In many other contexts, na means “and” or “with”:
- mwalimu na mwanafunzi – a teacher and a student
- ninaenda na rafiki yangu – I’m going with my friend
So in …umeandikwa … na walimu wawili, na = by.
Swahili often forms adverb-like expressions with kwa + noun.
- angalifu is an adjective: careful
- uangalifu (with u-) is the abstract noun: care / carefulness
- kwa uangalifu literally: with carefulness → adverbial “carefully”
This is a common pattern:
- pole (sorry, gentle) → upole (gentleness) → kwa upole – gently
- hakika (sure) → uhakika (certainty) → kwa uhakika – certainly, confidently
So kwa uangalifu is the natural way to say “carefully”.
This is noun class agreement in the people class (class 1/2).
- mwalimu – teacher (singular, class 1)
- walimu – teachers (plural, class 2)
Numbers that count people in this class also take wa- in the plural:
- mwalimu mmoja – one teacher
- walimu wawili – two teachers
- walimu watatu – three teachers
- walimu wanne – four teachers
So walimu wawili is:
- walimu (plural noun, class 2)
- wawili (plural form of “two” agreeing with class 2)
The wa- on wawili agrees with the wa- in walimu.
Yes, that order is also correct and natural:
- Mtihani wa leo umeandikwa kwa uangalifu na walimu wawili.
- Mtihani wa leo umeandikwa na walimu wawili kwa uangalifu.
Both mean essentially the same thing.
Subtle differences in focus:
- …kwa uangalifu na walimu wawili: the adverbial “carefully” comes a bit earlier, so the manner may feel slightly more foregrounded.
- …na walimu wawili kwa uangalifu: you hear “by two teachers” first, then how they did it.

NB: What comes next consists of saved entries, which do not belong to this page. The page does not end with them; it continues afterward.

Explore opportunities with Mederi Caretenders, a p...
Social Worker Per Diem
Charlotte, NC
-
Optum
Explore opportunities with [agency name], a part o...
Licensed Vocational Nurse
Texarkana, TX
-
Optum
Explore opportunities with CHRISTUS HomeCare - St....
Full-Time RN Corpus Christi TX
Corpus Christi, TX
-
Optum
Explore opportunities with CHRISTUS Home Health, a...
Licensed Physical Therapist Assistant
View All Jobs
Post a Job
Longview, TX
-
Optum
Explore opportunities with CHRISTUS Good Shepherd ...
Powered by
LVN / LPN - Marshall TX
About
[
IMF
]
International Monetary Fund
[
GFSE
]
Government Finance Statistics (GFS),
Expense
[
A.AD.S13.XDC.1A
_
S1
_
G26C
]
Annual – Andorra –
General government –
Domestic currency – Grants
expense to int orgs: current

In normal conversation, either is fine; context and intonation usually show what is being emphasized.
Swahili usually doesn’t use separate subject pronouns like English does. Instead, the subject is built into the verb prefix.
- English: It has been written.
- Swahili: umeandikwa.
- u- already means “it” (referring to mtihani in class 3).

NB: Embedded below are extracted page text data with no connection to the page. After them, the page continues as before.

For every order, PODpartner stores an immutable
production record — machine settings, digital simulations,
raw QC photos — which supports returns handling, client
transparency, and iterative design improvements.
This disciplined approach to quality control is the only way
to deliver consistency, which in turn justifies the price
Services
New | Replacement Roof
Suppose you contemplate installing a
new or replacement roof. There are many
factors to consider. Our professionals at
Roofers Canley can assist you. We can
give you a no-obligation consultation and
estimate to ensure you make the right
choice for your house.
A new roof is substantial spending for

So you don’t say something like “yeye mtihani umeandikwa”; that would be wrong. The subject is understood through the class prefix u- and the context.
Swahili has no articles equivalent to English “the / a / an”. Context usually tells you whether something is definite or indefinite.
- Mtihani wa leo can be translated as:
- “today’s exam”
- or “the exam today”
Both are fine in English; the Swahili form is literally “exam of today”.
Because you’re specifying “of today”, it naturally feels definite, like “the” in English, not just “an exam”.